◆ **SELECTED EXCERPT**:
-*-*-
# basic bus wire question



## Da&Co (Jan 27, 2016)

This question will have an easy, short answer, but I'm not sure how to make it an easy, short question. Here: I've been recommended to run my bus wire in two directions from my booster/power source, each going (almost) half way around the track, almost meeting across from the booster. The idea, of course, is to create two equal length runs that would be half the distance of a bus wire that runs in one direction all the way around.

My question is this: can I simply start the wire in one direction and then use a suitcase connector off that line to create my second wire going in the other direction? If it matters, I'm using 14 gauge stranded copper wire.

I'm sorry if this question is confusing. I know it's naive!

THANKS.


----------



## wvgca (Jan 21, 2013)

sure, you can splice the second run off of the first one ..closer to the booster the better ..
but a solder joint [to me anyways] would be preferable
I assume that trying to place two wires into the booster / power source connector won't fit?


----------



## Da&Co (Jan 27, 2016)

Thank you. That's very helpful. Honestly, if I can avoid soldering, I will. I'm finishing the benchwork now and I've used pretty much every power and non-power tool in my arsenal: at least five saws, two drills, a router, sander, etc etc. So at the moment I'm looking for simple.

I haven't tried extensively but, yes, I don't think i can get two 14 gauge wires into the booster/power connector. But it's a good thought.

Thanks again!


----------



## Lemonhawk (Sep 24, 2013)

Not a big fan of suitcase connectors since they nick the wire. you could use something called "Kerneys" or split bolt kerney typically used by electricians to fasten grounding wire together. You may not even be able to get 14 gauge wire into the power connector on your controller, if so just use a short piece of 16 gauge wire and the kerneys to couple to the 14 gauge bus.


----------



## mesenteria (Oct 29, 2015)

Yes, I agree, just use 14-16 gauge wire issuing from the output terminals of your power source/DCC unit, and within a foot or so splice in another full run for a bus of the same gauge of wire. I solder and wrap with electrical tape, but I have been known to simply stagger the splices by an inch or so to preclude their ever touching inadvertently.
-*-*-
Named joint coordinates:
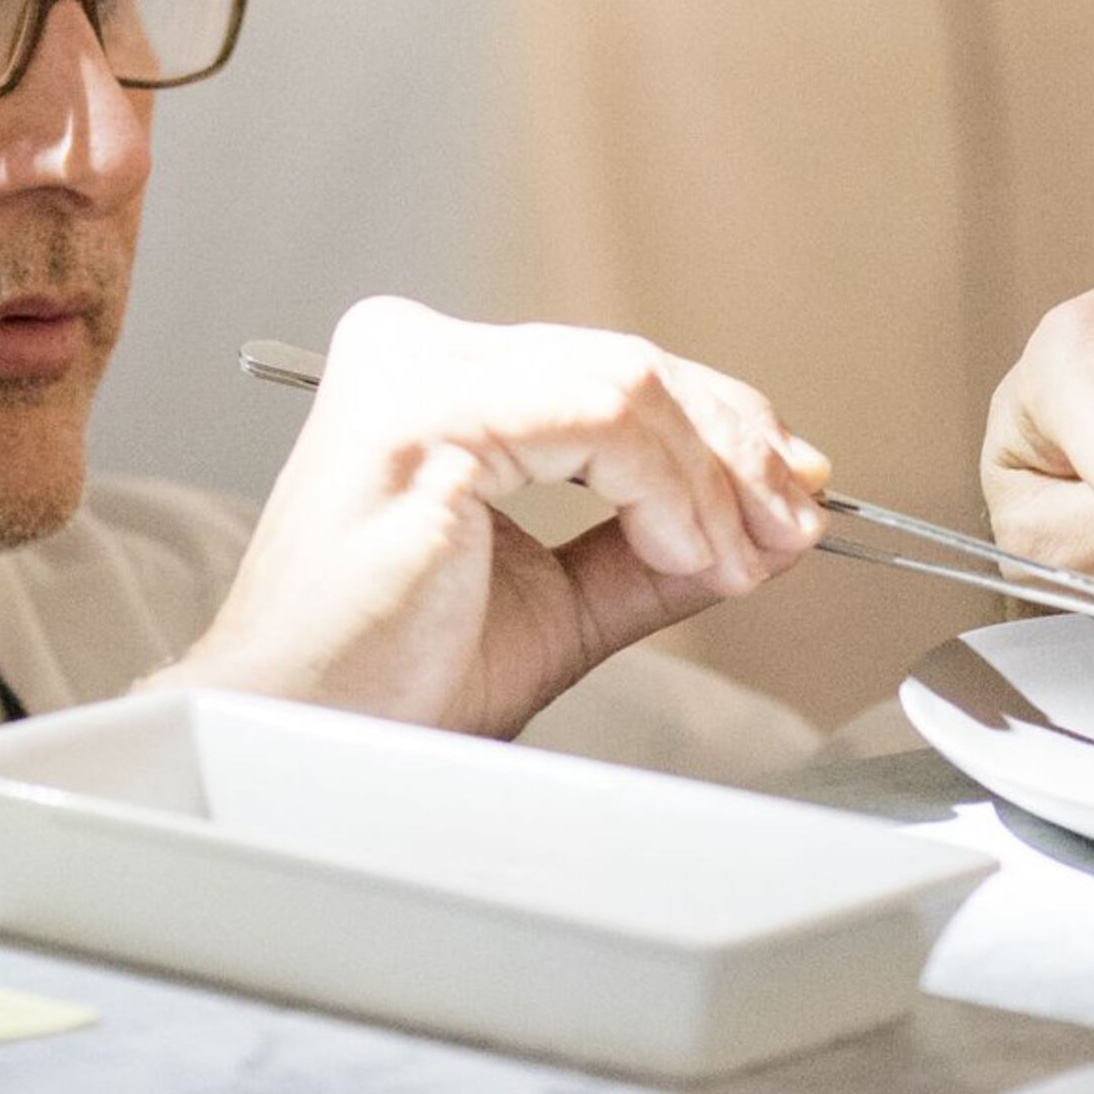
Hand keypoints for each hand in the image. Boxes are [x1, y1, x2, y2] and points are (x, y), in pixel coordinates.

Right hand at [160, 296, 828, 737]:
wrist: (298, 742)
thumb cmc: (392, 686)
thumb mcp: (558, 604)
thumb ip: (650, 553)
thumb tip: (766, 523)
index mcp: (430, 376)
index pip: (610, 369)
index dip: (721, 428)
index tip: (791, 495)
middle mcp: (414, 350)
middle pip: (630, 363)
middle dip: (737, 450)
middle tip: (795, 526)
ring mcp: (413, 371)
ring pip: (630, 383)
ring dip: (714, 483)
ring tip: (740, 562)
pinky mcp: (426, 414)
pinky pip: (602, 421)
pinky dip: (671, 490)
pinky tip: (689, 552)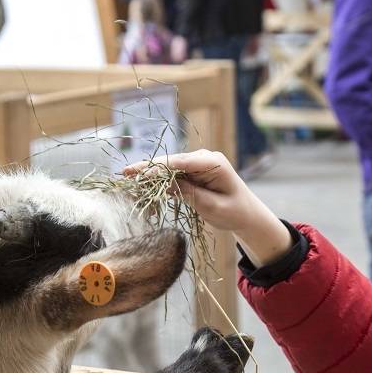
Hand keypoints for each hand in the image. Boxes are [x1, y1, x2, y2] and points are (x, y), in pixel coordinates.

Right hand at [124, 150, 292, 266]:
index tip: (137, 174)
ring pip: (168, 169)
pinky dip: (160, 185)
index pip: (179, 162)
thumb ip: (189, 193)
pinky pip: (172, 176)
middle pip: (170, 162)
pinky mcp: (192, 173)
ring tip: (130, 184)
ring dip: (152, 179)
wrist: (247, 215)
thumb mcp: (212, 207)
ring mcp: (197, 164)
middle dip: (148, 170)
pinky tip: (146, 192)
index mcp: (212, 162)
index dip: (156, 168)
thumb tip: (164, 184)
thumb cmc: (235, 212)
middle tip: (124, 174)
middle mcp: (203, 158)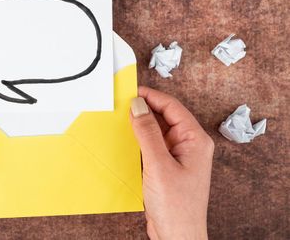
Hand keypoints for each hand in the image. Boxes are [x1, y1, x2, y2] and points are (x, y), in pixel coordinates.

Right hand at [130, 86, 213, 239]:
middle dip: (145, 109)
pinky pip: (152, 145)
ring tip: (121, 120)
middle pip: (165, 117)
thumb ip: (148, 133)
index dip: (152, 97)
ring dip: (141, 125)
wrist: (177, 237)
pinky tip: (127, 140)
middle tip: (122, 104)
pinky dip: (140, 140)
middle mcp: (189, 145)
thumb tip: (138, 106)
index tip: (132, 92)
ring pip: (157, 130)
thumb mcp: (159, 165)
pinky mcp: (167, 167)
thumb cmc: (177, 207)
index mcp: (195, 141)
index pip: (173, 107)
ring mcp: (178, 156)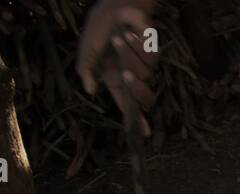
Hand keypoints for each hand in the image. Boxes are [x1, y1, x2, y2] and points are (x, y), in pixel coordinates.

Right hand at [77, 0, 159, 135]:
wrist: (114, 8)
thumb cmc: (99, 29)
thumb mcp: (87, 51)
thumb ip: (86, 71)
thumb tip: (91, 91)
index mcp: (115, 80)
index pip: (127, 105)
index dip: (136, 120)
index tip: (144, 135)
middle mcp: (132, 77)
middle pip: (145, 98)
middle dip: (136, 88)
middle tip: (124, 74)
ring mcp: (144, 66)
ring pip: (145, 74)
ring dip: (128, 54)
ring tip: (118, 37)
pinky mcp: (154, 53)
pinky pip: (151, 58)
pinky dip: (137, 44)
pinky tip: (129, 32)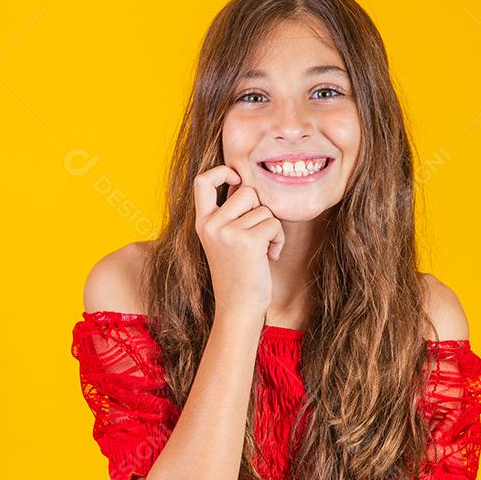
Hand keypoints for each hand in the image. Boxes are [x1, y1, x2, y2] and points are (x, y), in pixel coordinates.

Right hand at [194, 163, 284, 318]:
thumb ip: (230, 213)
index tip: (237, 181)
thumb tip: (244, 181)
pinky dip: (278, 239)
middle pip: (247, 191)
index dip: (222, 172)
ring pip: (264, 209)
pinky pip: (274, 223)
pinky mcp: (247, 241)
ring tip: (263, 249)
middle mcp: (211, 225)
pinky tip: (269, 256)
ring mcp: (227, 233)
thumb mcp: (224, 240)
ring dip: (272, 228)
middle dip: (260, 209)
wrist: (238, 307)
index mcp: (202, 222)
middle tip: (258, 233)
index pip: (202, 181)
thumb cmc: (237, 274)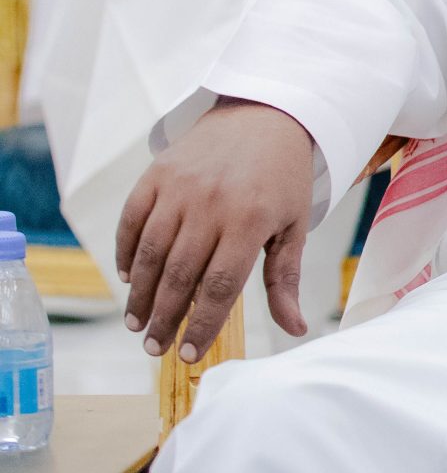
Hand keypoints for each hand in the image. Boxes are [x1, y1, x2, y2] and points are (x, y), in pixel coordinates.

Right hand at [115, 102, 319, 361]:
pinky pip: (132, 220)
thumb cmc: (282, 180)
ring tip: (137, 323)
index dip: (202, 325)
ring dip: (140, 294)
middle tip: (153, 348)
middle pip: (180, 276)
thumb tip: (295, 330)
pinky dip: (126, 251)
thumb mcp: (293, 226)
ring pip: (151, 253)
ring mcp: (179, 188)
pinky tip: (129, 278)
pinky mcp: (157, 174)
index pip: (220, 287)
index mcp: (249, 222)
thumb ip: (284, 279)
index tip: (189, 356)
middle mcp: (211, 205)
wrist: (264, 116)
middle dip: (165, 318)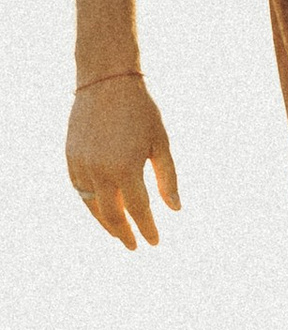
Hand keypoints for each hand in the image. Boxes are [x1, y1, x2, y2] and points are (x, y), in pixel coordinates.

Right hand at [67, 77, 180, 249]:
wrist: (107, 83)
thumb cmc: (142, 111)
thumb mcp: (161, 144)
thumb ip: (167, 179)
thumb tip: (175, 210)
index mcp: (126, 168)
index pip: (138, 211)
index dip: (147, 229)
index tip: (154, 242)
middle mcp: (100, 171)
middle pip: (112, 214)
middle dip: (124, 233)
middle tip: (134, 246)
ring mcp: (81, 165)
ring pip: (92, 205)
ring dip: (105, 222)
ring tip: (119, 233)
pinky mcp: (70, 158)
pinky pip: (79, 189)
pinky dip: (90, 203)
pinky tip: (102, 209)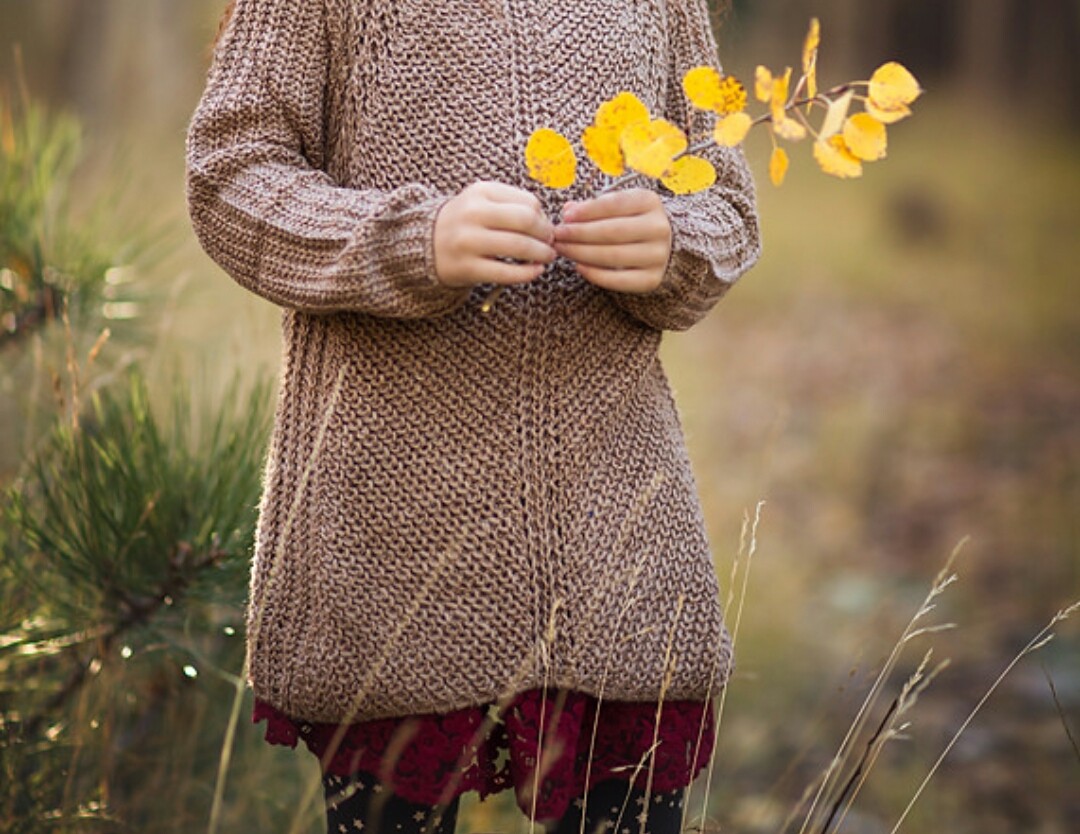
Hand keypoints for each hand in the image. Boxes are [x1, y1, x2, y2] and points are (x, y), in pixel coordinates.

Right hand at [433, 181, 555, 287]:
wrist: (426, 245)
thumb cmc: (465, 223)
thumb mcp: (482, 202)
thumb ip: (513, 205)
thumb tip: (547, 222)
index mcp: (480, 192)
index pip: (527, 202)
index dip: (544, 217)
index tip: (546, 227)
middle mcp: (472, 214)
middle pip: (526, 220)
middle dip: (546, 234)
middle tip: (551, 243)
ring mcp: (468, 241)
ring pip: (519, 246)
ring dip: (541, 253)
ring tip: (546, 257)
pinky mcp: (467, 268)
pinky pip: (506, 272)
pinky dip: (528, 273)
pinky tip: (536, 271)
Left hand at [553, 189, 671, 293]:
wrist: (660, 247)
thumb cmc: (629, 221)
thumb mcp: (617, 206)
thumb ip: (593, 206)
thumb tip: (568, 211)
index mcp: (649, 202)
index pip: (614, 204)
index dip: (588, 210)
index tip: (565, 216)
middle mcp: (659, 228)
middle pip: (612, 231)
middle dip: (579, 234)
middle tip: (557, 235)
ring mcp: (658, 255)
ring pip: (613, 256)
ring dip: (581, 253)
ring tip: (562, 249)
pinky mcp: (652, 279)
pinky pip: (619, 280)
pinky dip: (595, 274)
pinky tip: (578, 266)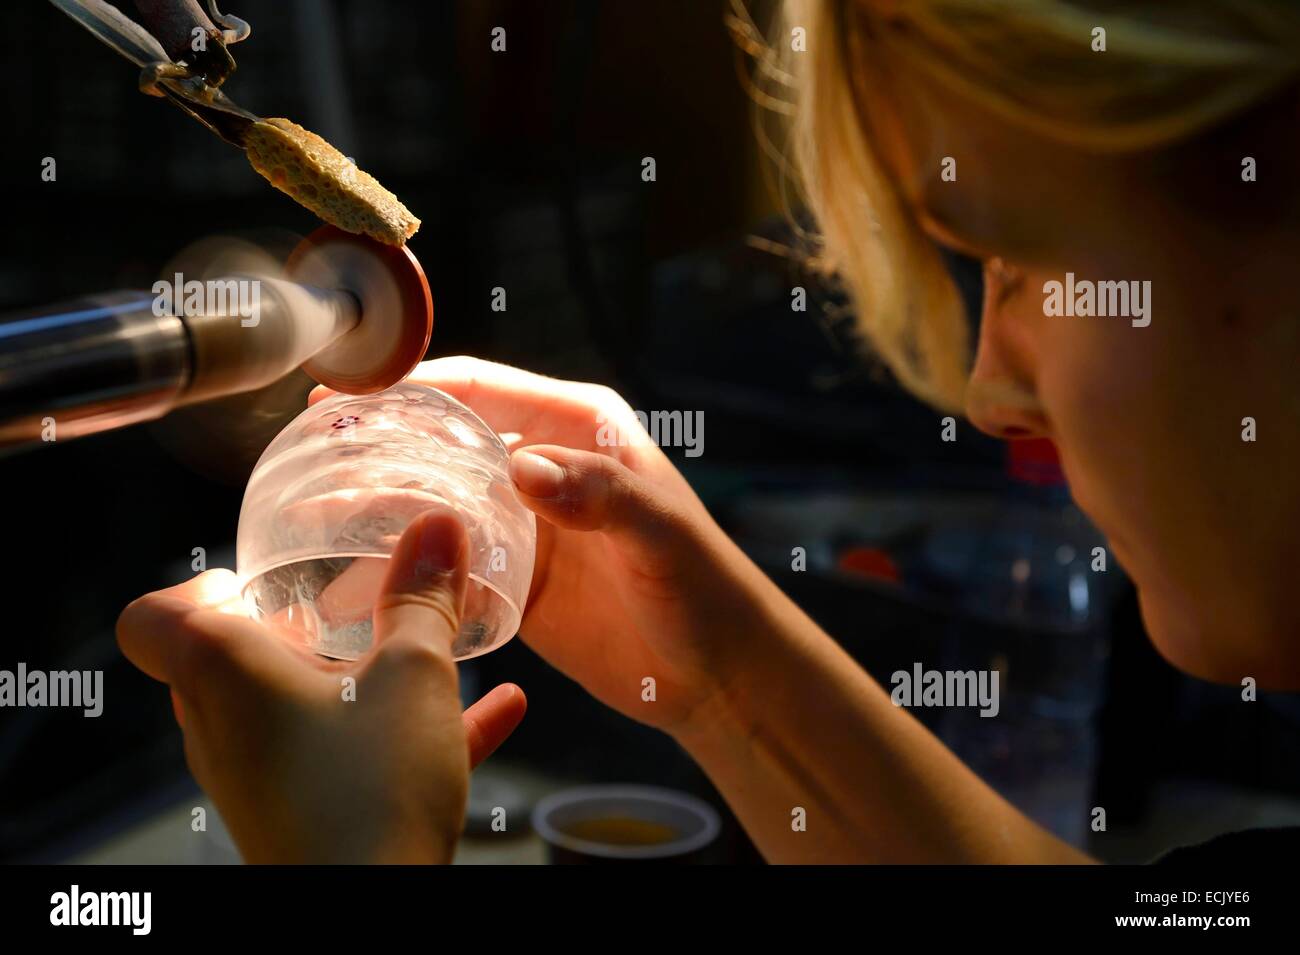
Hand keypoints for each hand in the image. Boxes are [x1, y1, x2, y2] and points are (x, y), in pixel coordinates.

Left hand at [117, 509, 525, 863]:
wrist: (370, 919)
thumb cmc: (368, 791)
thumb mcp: (413, 674)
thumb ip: (423, 598)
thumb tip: (437, 528)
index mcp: (222, 671)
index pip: (152, 620)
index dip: (197, 587)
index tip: (263, 579)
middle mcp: (223, 726)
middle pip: (233, 657)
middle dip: (301, 625)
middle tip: (361, 600)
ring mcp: (258, 777)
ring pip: (298, 706)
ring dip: (360, 675)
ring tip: (434, 651)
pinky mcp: (301, 815)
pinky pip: (347, 754)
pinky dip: (400, 729)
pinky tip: (498, 709)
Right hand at [311, 358, 777, 734]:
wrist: (716, 673)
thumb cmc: (705, 587)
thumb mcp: (660, 532)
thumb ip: (599, 494)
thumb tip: (523, 467)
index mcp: (577, 429)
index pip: (478, 389)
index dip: (408, 386)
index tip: (342, 394)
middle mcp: (541, 467)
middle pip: (441, 442)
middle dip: (375, 448)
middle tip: (308, 462)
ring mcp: (522, 525)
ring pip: (432, 504)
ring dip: (377, 510)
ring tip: (311, 521)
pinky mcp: (512, 581)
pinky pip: (445, 565)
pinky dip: (403, 571)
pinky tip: (352, 583)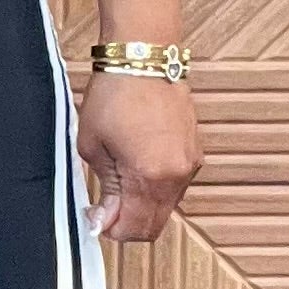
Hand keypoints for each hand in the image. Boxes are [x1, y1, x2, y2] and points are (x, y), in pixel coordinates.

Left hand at [76, 72, 201, 241]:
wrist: (144, 57)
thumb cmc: (115, 95)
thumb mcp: (93, 145)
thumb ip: (105, 188)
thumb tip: (107, 217)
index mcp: (150, 176)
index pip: (136, 230)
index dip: (113, 231)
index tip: (96, 219)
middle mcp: (177, 175)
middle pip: (155, 224)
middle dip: (128, 223)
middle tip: (105, 206)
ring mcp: (190, 163)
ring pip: (166, 206)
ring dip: (142, 206)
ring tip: (119, 181)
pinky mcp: (194, 151)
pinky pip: (175, 185)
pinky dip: (156, 188)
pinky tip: (137, 167)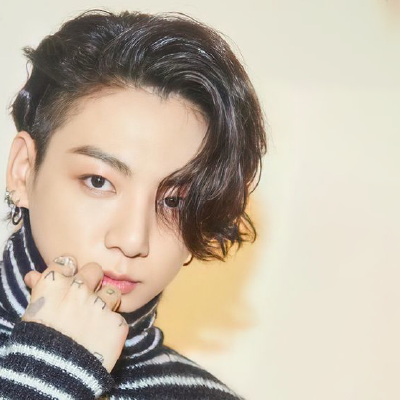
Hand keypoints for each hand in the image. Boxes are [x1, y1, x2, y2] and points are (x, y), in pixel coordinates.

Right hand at [22, 255, 128, 372]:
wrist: (54, 377)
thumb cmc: (37, 344)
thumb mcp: (34, 313)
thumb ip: (39, 289)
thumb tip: (34, 274)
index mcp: (54, 284)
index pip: (66, 261)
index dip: (69, 270)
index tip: (69, 279)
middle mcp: (79, 288)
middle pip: (94, 269)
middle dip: (92, 279)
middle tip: (87, 297)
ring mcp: (100, 304)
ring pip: (112, 291)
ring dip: (107, 302)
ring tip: (96, 320)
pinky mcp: (117, 322)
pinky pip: (118, 318)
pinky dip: (112, 327)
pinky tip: (101, 338)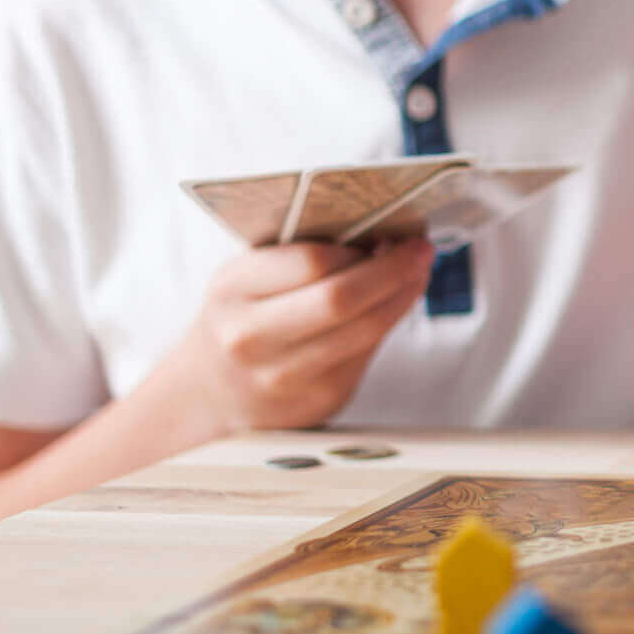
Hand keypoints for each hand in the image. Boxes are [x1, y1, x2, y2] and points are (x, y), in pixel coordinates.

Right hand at [157, 240, 434, 436]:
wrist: (213, 388)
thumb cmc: (242, 317)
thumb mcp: (251, 276)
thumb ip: (303, 254)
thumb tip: (381, 236)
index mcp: (232, 290)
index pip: (312, 261)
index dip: (363, 248)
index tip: (395, 233)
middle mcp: (251, 337)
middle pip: (341, 298)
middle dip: (393, 270)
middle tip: (420, 252)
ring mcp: (283, 375)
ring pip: (365, 330)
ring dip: (402, 297)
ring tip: (417, 275)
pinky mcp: (317, 400)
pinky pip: (368, 354)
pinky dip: (389, 324)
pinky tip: (395, 306)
-*-*-
◆ **REQUIREMENT 1**:
In the bus wire thread, what kind of wire does the first poster say they are using?
◆ **REQUIREMENT 2**:
Continue the bus wire thread from the point where it stops.

◆ **FINAL ANSWER 1**:
14 gauge stranded copper wire.

◆ **FINAL ANSWER 2**:
----------



## MtRR75 (Nov 27, 2013)

I also have 14 gauge bus lines. I attach them to the transformer with crimp-on fork connectors. Much easier to deal with than bare wire.

I splice my wires under the table with wire nuts, then cable-tie the splices to screw eyes to immobilize them. The wires are not as neatly arranged as with suitcase connectors, but with my system it is easy to make modifications. (I keep finding reasons to add another siding to my DC layout.)


----------



## DonR (Oct 18, 2012)

My entire room size DCC layout is wired using
wire nuts. I have had zero problems even after
several years. And, as mentioned, it's a simple
task to add wires to new construction.

Don


----------



## CTValleyRR (Jul 26, 2014)

I like fahnestock clips: https://www.amazon.com/s/ref=a9_sc_...ywords=fahnstock+clips&ie=UTF8&qid=1471537332

You just put the feed wire under the clip (make sure it's screwed into a non-conductive surface, like your benchwork), and put the stripped ends of the bus wires under the clip part. I've never done more than two wires this way (I use a terminal strip if I have more), but these gadgets always get it done for me. And they're independent of wire gauge.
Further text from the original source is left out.